§ 本文
+++

日本語以外で書かれたものを日本語に翻訳した小説。

日本語以外で書かれたものを日本語に翻訳した小説以外。

コミックス


『レベレーション 啓示』3 山岸凉子 講談社

新品購入。
「我々イギリス人も神の子であるのはまちがいない 神がフランスだけをえこひいきするはずもないわ」というグラスデール隊長の言葉(41頁)が、ジャンヌ・ダルクの逸話を初めて知ったときからのわたしの疑問そのまんま。
そういえばイングランドでフランス語が公用語だった時代があって、そのせいで英語、ラテン語系のヨーロッパ諸言語と「なんか違う」感じになった、みたいな話をなんかで読んだ覚えがあったよな、とふと思い出し、ググってみたら、1066年にウィリアム一世がイングランド王になってから300年くらい、だそうだ。
wikiによるとジャンヌ・ダルクは1412年生まれで亡くなったのが1431年。(室町幕府の頃の人で、応仁の乱の少し前の頃の人だったのか)
ついでに百年戦争ってジャンヌ・ダルクより前? 後?とググってみたら、「1337年11月1日エドワード3世によるフランスへの挑戦状送付から1453年10月19日ボルドー陥落までの116年間の対立状態」(wiki「百年戦争」)だそうだ。
ということはジャンヌ・ダルクのこの時代、百年戦争真っ只中。…って、あ、この頃のイングランド王って、「ヘンリー四世」で殿が演じてたハル王子=ヘンリー五世の息子の六世かっ! そんでそっから薔薇戦争始まって、『天の戴冠』(森川久美)の話になってくのかっ!



『遷都』 小松左京 勁分社

図書館。
平城京→長岡京→平安京への遷都の事情を考察した表題作「遷都」、
伴氏没落の原因となった応天門の変を解く、菅原道真や在原業平が登場する「応天炎上」、
彰子の女房になる前の紫式部が藤原道綱母の養女の志賀の前の知遇を得たことで藤原道綱母が書いた「蜻蛉日記」の未読分を探す過程で清少納言や安部晴明と袖摺りあったりしつつ、安和の変の真相に気づく「糸遊」、の三編。

+++

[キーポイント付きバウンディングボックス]
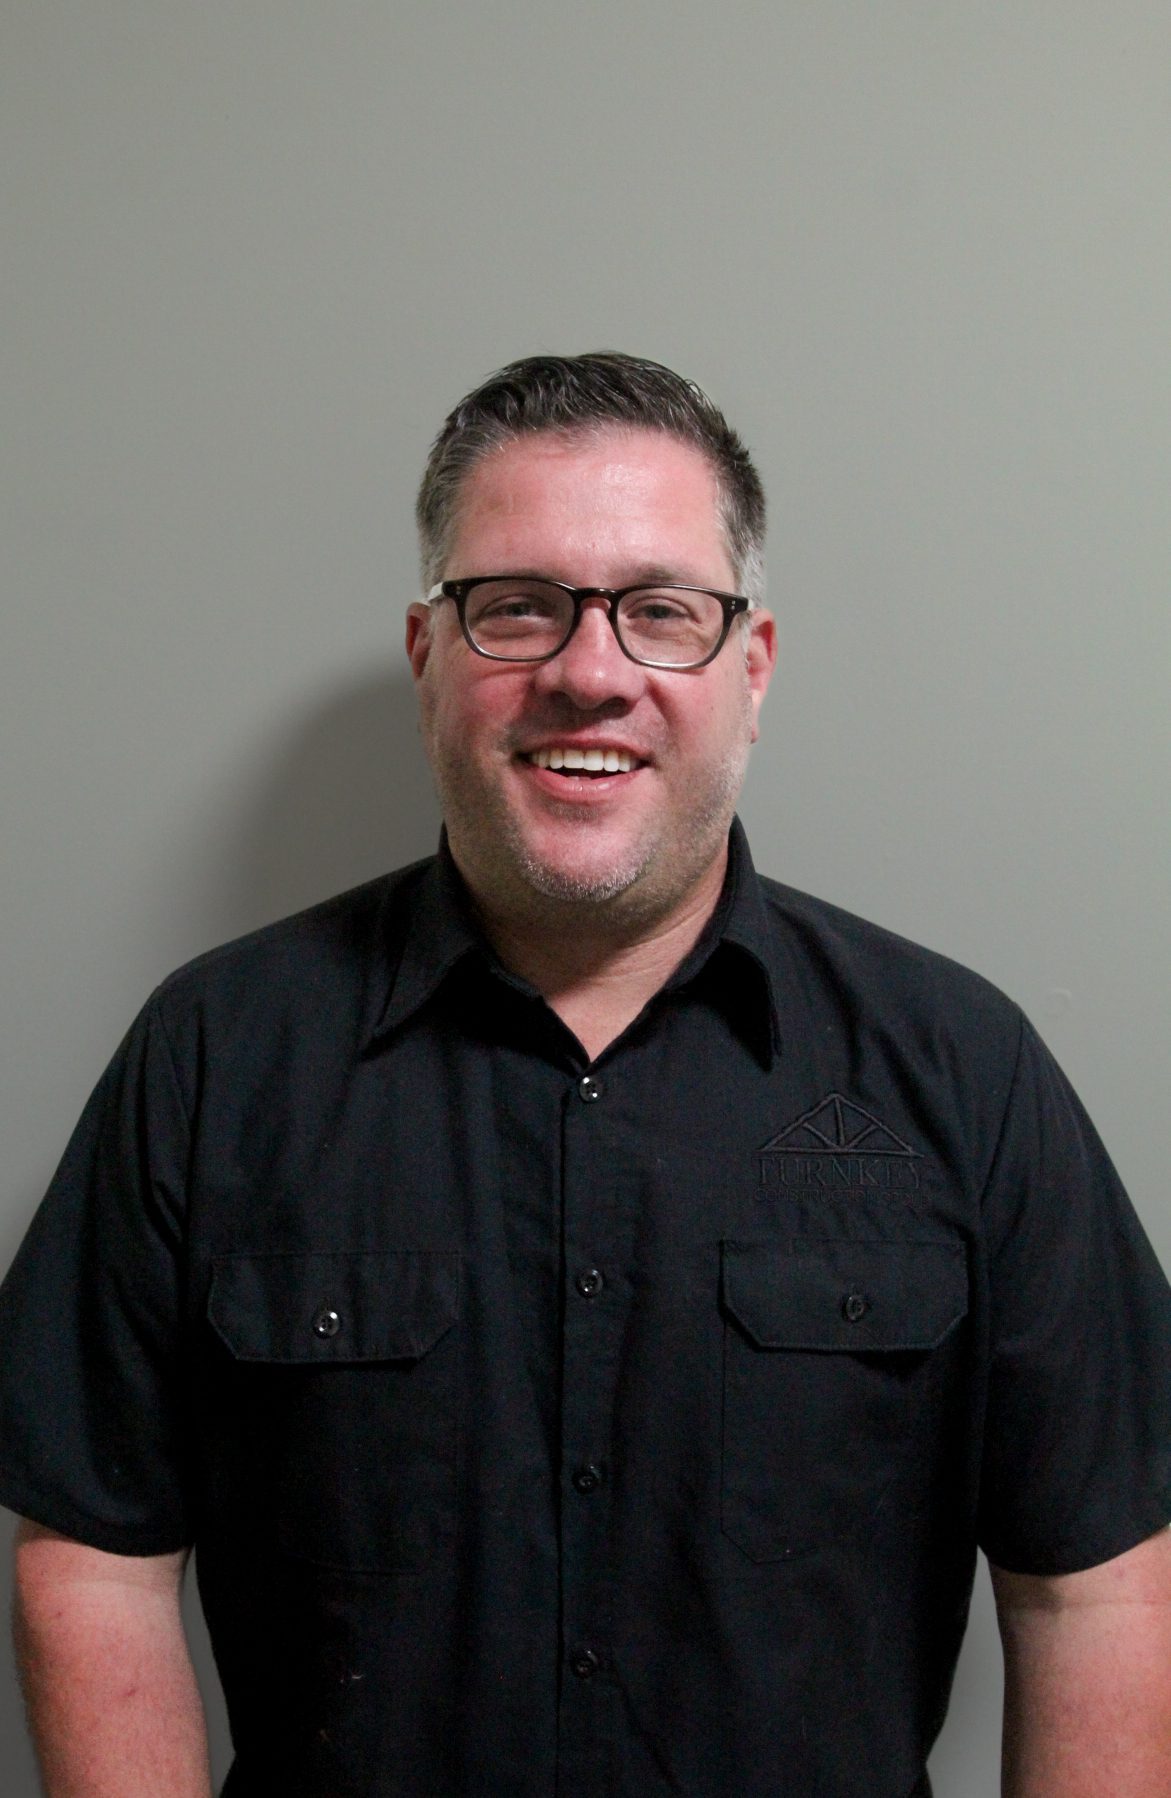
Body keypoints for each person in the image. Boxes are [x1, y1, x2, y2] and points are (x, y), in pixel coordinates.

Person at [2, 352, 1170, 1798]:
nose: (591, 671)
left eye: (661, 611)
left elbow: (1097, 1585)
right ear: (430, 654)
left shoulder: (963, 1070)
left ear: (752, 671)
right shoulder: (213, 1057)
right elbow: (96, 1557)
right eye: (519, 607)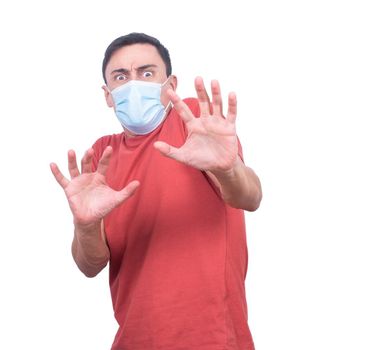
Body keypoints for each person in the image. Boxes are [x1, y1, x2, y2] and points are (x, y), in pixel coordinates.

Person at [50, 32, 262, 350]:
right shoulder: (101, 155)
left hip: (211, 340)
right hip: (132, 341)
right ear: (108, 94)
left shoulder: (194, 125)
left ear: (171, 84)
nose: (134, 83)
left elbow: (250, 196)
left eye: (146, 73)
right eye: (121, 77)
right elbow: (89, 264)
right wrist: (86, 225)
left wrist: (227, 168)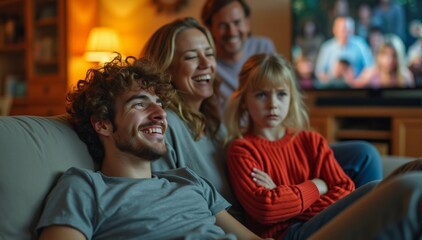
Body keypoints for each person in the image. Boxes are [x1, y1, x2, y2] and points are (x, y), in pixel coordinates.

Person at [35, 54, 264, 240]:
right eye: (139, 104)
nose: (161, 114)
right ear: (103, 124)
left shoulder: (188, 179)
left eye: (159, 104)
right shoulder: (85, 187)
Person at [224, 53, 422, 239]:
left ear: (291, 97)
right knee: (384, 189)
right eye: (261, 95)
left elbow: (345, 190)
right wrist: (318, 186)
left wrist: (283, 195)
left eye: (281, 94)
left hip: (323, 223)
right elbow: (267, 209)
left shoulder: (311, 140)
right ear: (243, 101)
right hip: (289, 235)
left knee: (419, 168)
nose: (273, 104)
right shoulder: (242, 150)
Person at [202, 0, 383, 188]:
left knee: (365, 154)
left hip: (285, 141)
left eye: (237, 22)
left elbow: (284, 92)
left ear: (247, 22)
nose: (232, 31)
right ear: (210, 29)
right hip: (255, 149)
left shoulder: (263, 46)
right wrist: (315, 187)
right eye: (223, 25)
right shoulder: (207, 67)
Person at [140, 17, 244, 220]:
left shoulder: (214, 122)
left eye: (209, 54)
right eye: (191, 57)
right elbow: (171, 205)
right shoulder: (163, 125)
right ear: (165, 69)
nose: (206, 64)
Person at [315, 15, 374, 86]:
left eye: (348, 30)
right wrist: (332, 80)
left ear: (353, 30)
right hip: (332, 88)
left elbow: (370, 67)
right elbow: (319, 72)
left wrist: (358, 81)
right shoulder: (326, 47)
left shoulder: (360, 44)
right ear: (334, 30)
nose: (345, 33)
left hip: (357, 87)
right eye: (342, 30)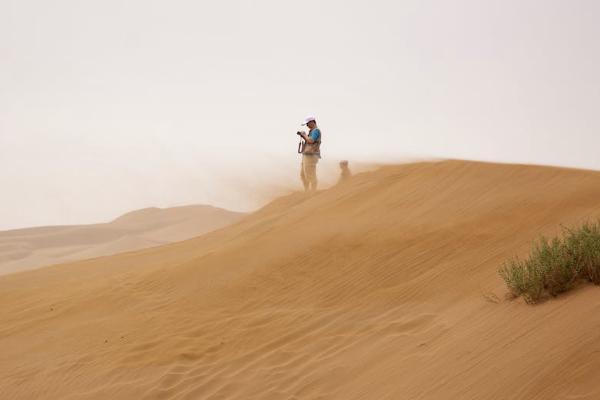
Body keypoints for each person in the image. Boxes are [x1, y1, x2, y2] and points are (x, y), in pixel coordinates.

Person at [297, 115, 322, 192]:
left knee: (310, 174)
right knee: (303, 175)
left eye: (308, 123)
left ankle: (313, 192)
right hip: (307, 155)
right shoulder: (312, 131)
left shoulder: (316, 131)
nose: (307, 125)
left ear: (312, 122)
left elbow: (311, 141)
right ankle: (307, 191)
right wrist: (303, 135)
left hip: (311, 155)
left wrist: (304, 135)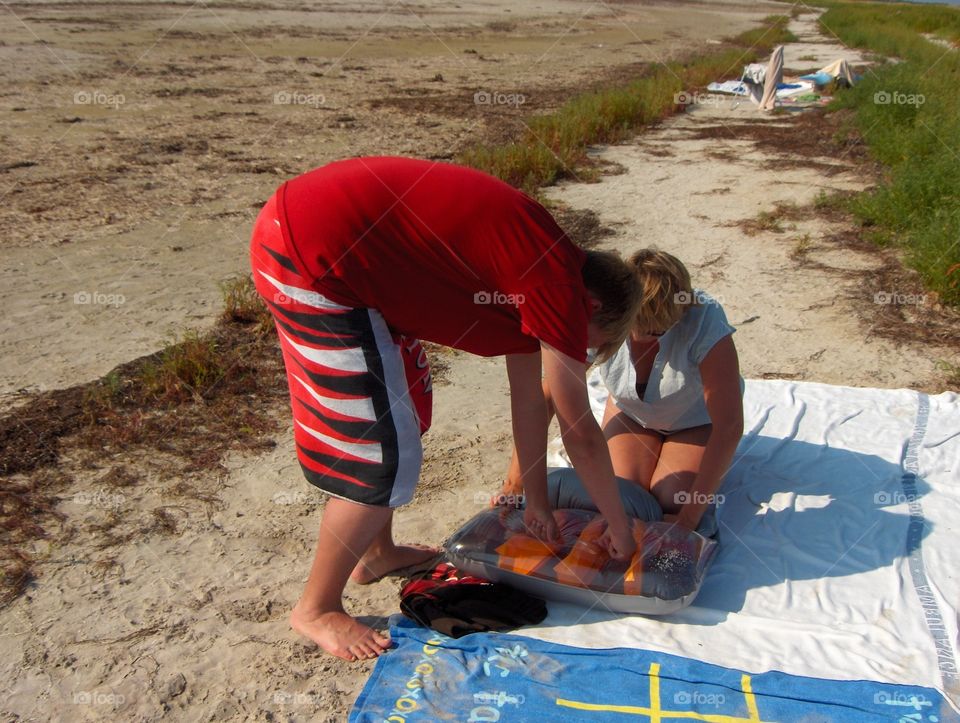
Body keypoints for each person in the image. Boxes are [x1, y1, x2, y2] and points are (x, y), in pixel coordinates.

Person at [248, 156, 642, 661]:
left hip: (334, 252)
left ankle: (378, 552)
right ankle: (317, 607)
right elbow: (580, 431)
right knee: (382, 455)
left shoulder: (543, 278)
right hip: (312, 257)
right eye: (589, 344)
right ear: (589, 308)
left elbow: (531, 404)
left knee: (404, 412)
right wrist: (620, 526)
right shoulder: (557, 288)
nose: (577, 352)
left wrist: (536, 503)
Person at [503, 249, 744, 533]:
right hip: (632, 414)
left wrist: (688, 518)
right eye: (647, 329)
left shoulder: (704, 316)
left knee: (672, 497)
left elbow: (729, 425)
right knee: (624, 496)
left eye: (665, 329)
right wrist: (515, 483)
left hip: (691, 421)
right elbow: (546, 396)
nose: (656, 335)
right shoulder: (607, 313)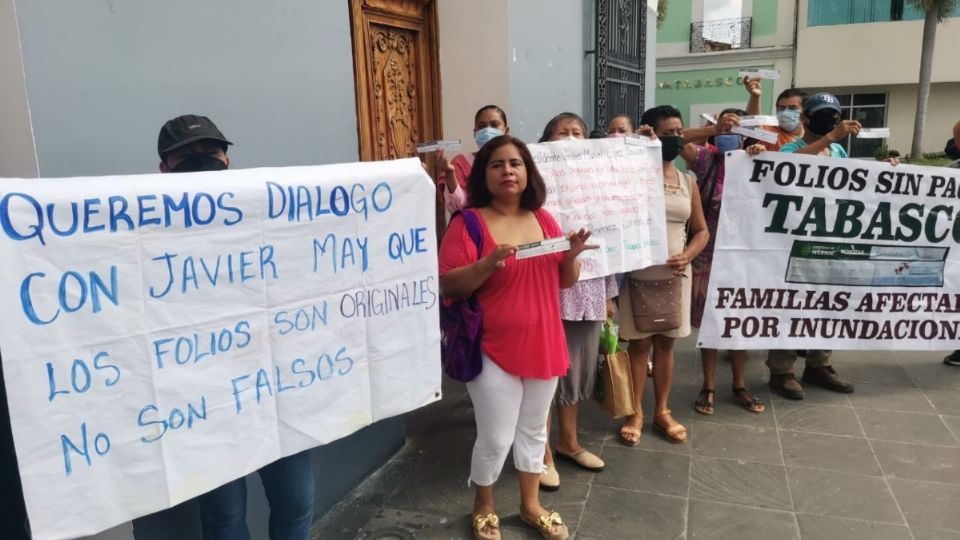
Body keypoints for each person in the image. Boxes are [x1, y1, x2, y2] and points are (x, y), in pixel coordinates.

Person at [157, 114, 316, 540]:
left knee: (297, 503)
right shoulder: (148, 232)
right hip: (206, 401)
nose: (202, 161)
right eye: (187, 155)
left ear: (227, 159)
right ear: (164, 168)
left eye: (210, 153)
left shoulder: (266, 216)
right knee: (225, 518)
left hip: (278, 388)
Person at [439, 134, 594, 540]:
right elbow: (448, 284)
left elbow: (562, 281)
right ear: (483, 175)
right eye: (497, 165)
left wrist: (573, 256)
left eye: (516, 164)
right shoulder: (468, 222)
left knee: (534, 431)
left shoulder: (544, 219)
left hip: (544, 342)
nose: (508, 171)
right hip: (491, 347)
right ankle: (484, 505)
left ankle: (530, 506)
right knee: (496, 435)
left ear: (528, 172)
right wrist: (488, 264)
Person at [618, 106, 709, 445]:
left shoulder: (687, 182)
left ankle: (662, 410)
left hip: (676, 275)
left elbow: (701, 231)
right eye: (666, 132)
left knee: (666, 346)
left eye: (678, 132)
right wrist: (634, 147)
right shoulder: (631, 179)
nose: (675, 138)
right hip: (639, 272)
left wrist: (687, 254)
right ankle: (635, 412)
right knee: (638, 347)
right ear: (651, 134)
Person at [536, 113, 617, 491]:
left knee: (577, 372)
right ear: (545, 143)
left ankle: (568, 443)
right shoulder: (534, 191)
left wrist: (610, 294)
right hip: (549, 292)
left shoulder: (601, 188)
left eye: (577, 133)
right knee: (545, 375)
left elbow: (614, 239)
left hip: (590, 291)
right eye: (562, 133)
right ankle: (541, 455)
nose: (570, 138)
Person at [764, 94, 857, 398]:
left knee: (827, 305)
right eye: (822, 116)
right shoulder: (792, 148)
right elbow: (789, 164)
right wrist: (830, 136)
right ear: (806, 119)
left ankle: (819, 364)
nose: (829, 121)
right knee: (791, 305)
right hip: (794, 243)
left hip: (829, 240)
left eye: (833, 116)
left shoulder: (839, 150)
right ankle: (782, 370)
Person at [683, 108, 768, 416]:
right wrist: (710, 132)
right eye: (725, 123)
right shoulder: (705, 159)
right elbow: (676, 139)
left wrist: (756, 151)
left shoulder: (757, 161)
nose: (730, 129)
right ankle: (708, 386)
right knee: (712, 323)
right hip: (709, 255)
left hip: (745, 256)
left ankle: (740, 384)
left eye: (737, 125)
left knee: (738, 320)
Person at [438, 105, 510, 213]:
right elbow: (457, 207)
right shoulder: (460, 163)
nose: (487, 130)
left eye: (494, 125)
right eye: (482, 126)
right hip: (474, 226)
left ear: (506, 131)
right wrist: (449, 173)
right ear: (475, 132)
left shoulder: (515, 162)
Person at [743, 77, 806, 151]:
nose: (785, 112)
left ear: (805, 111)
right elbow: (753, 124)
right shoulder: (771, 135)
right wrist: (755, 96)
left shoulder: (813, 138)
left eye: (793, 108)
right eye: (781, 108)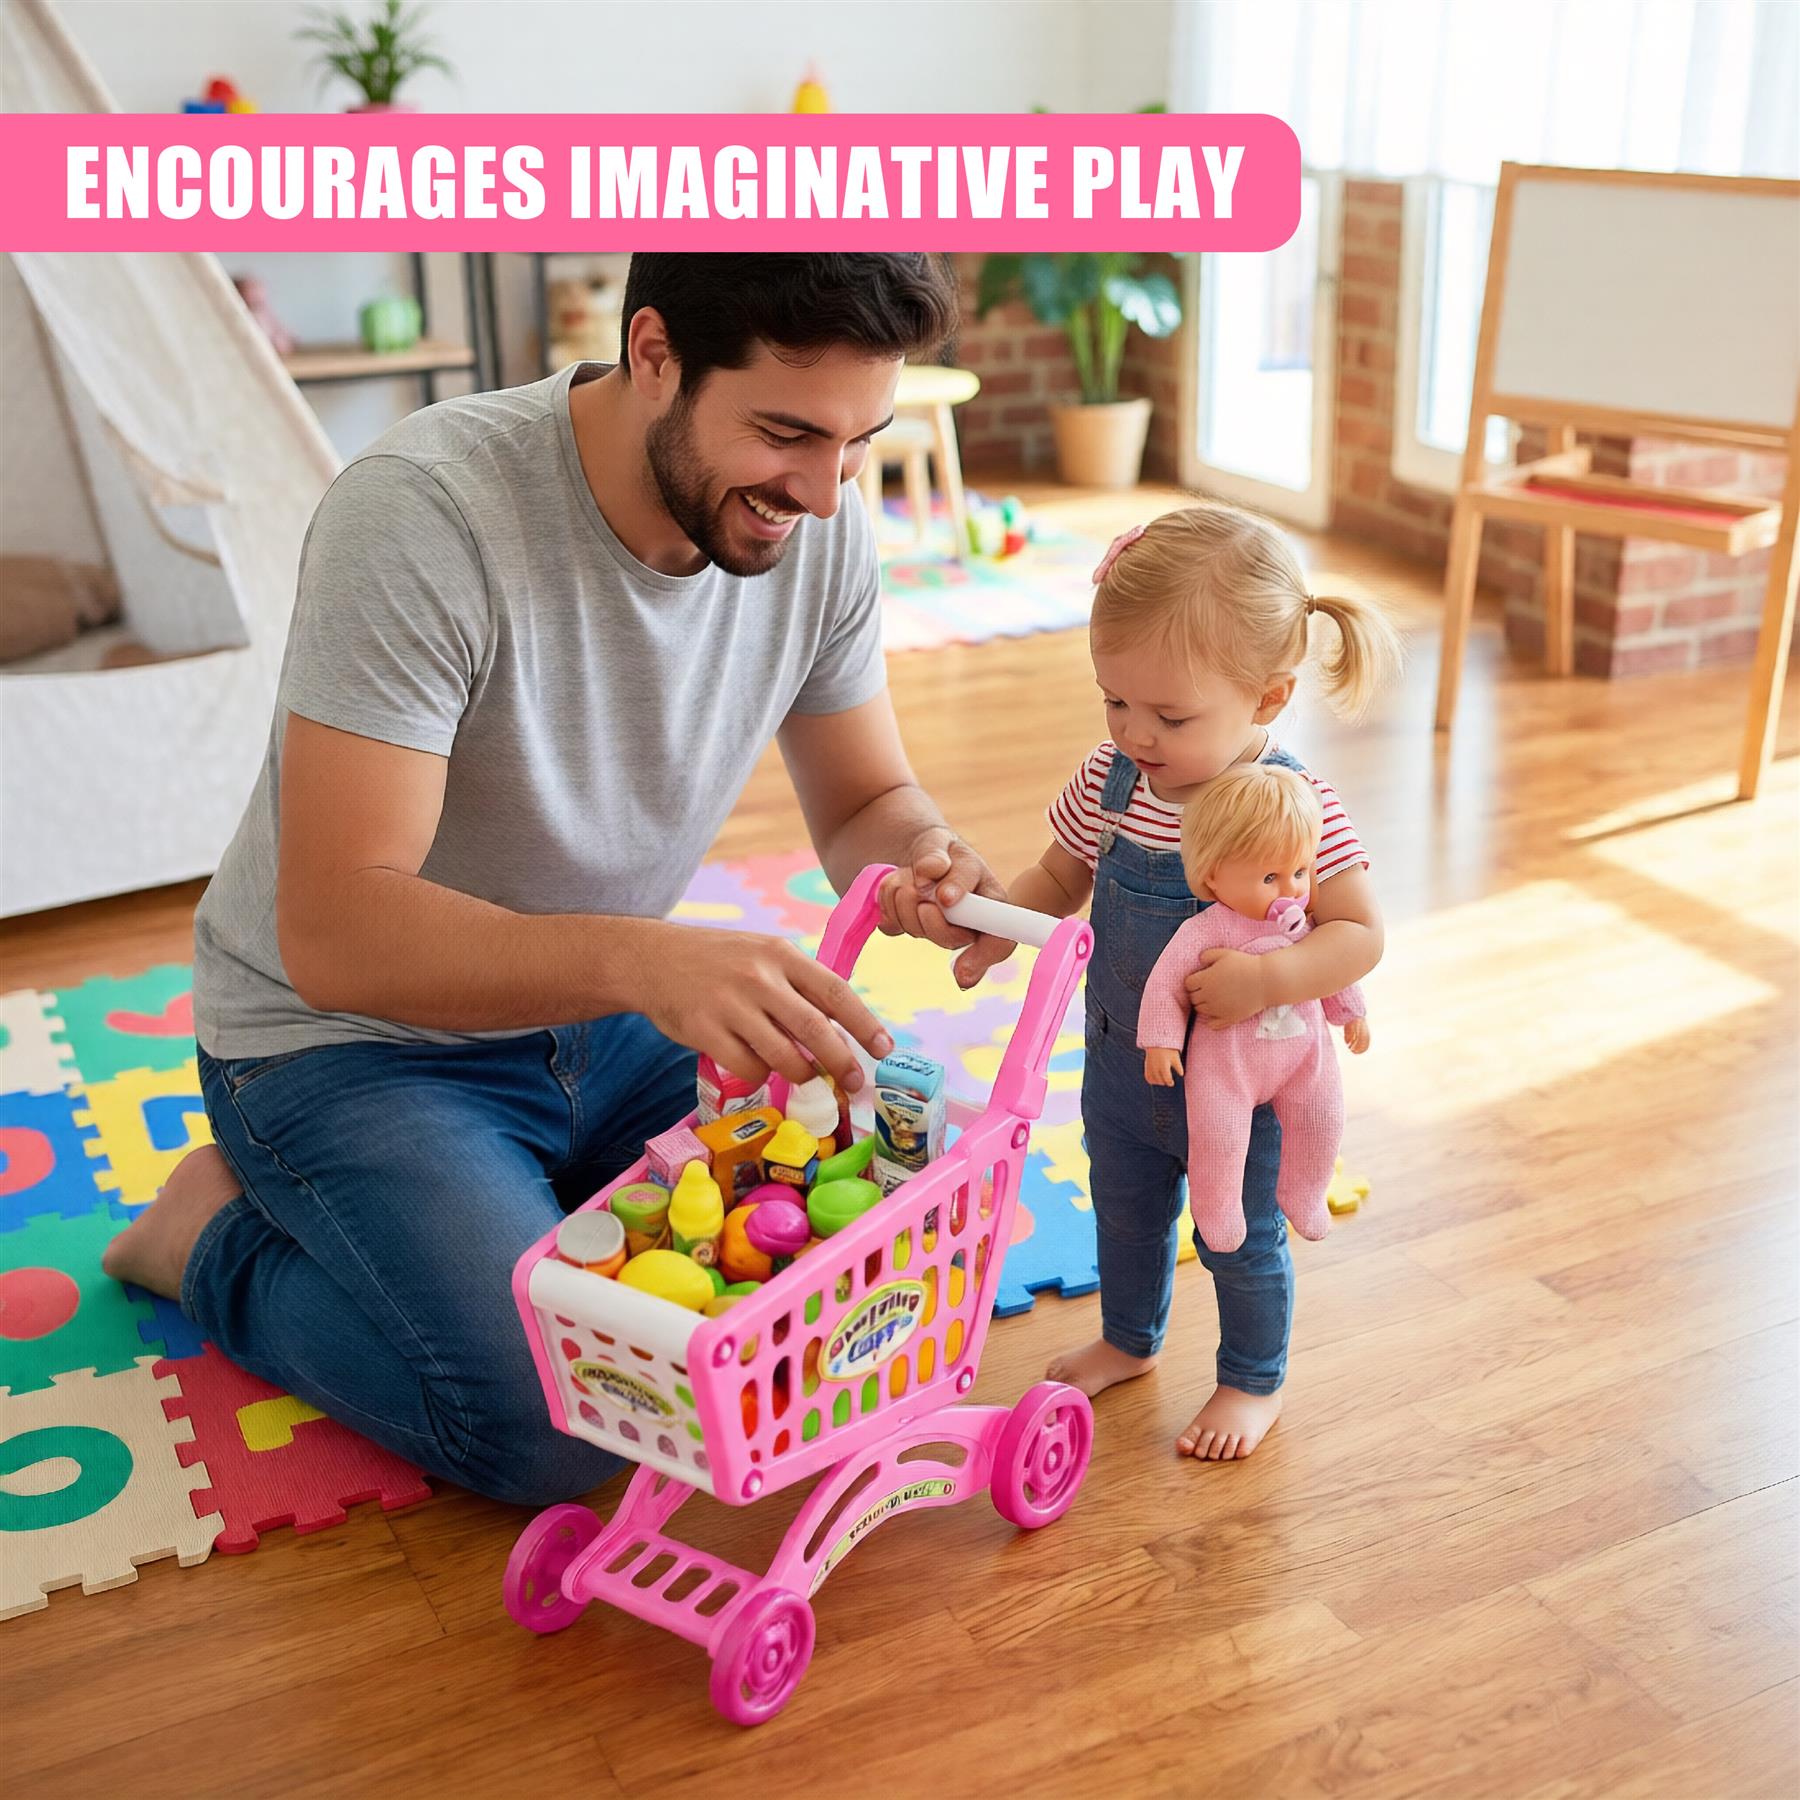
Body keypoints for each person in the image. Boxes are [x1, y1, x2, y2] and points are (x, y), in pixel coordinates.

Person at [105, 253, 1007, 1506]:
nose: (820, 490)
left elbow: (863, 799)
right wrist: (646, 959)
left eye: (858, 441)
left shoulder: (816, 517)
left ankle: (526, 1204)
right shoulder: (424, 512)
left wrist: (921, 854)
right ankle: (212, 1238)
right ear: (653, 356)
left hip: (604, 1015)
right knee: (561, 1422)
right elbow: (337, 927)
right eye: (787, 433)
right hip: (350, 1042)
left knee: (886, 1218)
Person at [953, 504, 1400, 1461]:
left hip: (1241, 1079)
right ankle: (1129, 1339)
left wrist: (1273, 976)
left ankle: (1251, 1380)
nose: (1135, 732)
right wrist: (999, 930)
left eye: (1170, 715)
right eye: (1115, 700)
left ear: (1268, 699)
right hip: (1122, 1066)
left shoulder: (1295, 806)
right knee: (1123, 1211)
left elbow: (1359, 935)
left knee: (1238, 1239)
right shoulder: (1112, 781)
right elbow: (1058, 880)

+++

§ 作業課題 A
読書メモに書かれている内容から、次の問いに答えてください。
(i) ジャンヌ・ダルクは何年に生まれ、何年に亡くなったとされていますか。
(ii) 『遷都』はどこで手に入れたと書かれていますか。
(iii) 『遷都』には何編の作品が収められていますか。
§ 作業課題 B
次の各文が読書メモの内容と合っているかどうかを、はいかいいえで答えてください。判断の根拠となる箇所を本文からそのまま引用してください。
(i) 『レベレーション 啓示』3は図書館で借りた。
(ii) グラスデール隊長の言葉は41頁に出てくる。
(iii) 「応天炎上」には菅原道真や在原業平が登場する。
§ 作業課題 C
読書メモを、最後の文の後から書き継いでください。

§ 結果 A
(i) 1412年に生まれ、1431年に亡くなったとされています。
(ii) 図書館です。
(iii) 三編です。

§ 結果 B
(i) いいえ。「新品購入。」
(ii) はい。「というグラスデール隊長の言葉(41頁)」
(iii) はい。「菅原道真や在原業平が登場する「応天炎上」」

§ 結果 C
これまた



くっそ面白かったあああ


ああっっっ!!!



「改訂版に際して」という著者前書きによると、これに菅原道真左遷事件を加えて「平安四部作」にしたかったらしい。書いてほしかったよ、読みたかったよ、四作目も。
わたし、平安時代は、鳴くようぐいす平安京が794年だから、桓武天皇とか平城天皇嵯峨天皇空海最澄あたりが800年代前半、遣唐使白紙にもどした菅原道真で菅原道真が800年代後半、源氏物語が1000年くらいだから道真とか安部晴明とか紫式部とか清少納言とか定子とか彰子とかがそのへん、くらいの認識だったので、在原業平と菅原道真が袖摺りあっててもおかしくないとか、国語の授業で習っただけで内容もよく知らなかった「蜻蛉日記」の作者が藤原道長とか定子父ちゃんの道兼とかの父ちゃんの嫁さんだったのも、これで初めて知りました。
「遷都」冒頭に登場する樒の枝で鰻を採る「樒漁」も初めて知った。そういや私が小さい頃、葬式には生の樒がずらりと並んでた。
あと六歌仙って、平安遷都~遣唐使、白紙に戻した、の9世紀の人たちだったのも、これで初めて認識しました。
そして。

「藤原氏というのは、しらべればしらべるほど不思議な集団で、ちょっと他の古代氏族、--蘇我とか、大伴とかとちがった、独特のタイプの「文化」をもった氏族団であったようである。特に平安時代は、その特異さが、もっとも強く発揮された時代で、この時代を別名「藤原時代」とよぶのも故なしとしない。入り婿になった男たちの最も大きな社会的目標は、母方、または妻の実家の全面的支援をうけながら、公活動において名をあらわし、高い社会的地位にのぼる事だった。--最終・最高目標は、人臣最高位にのぼり、その事によって氏族の不文律により、「氏の長者」の位につく事だった。(149頁より無断転載)

藤原氏に限った話ではないけど、わたしもこれ、前から不思議に思ってたの。
平安時代は入り婿制、その家は基本的には母親の生家で、その家に生まれた子供、女の子は生まれた家にそのまま暮らして婿を迎え、男の子は「妻問い」して妻問うた相手とパーマントな関係になればその家に「婿」として移るという婚姻形式だったのに、中学や高校の歴史の教科書では男系メインで教えられてたのか。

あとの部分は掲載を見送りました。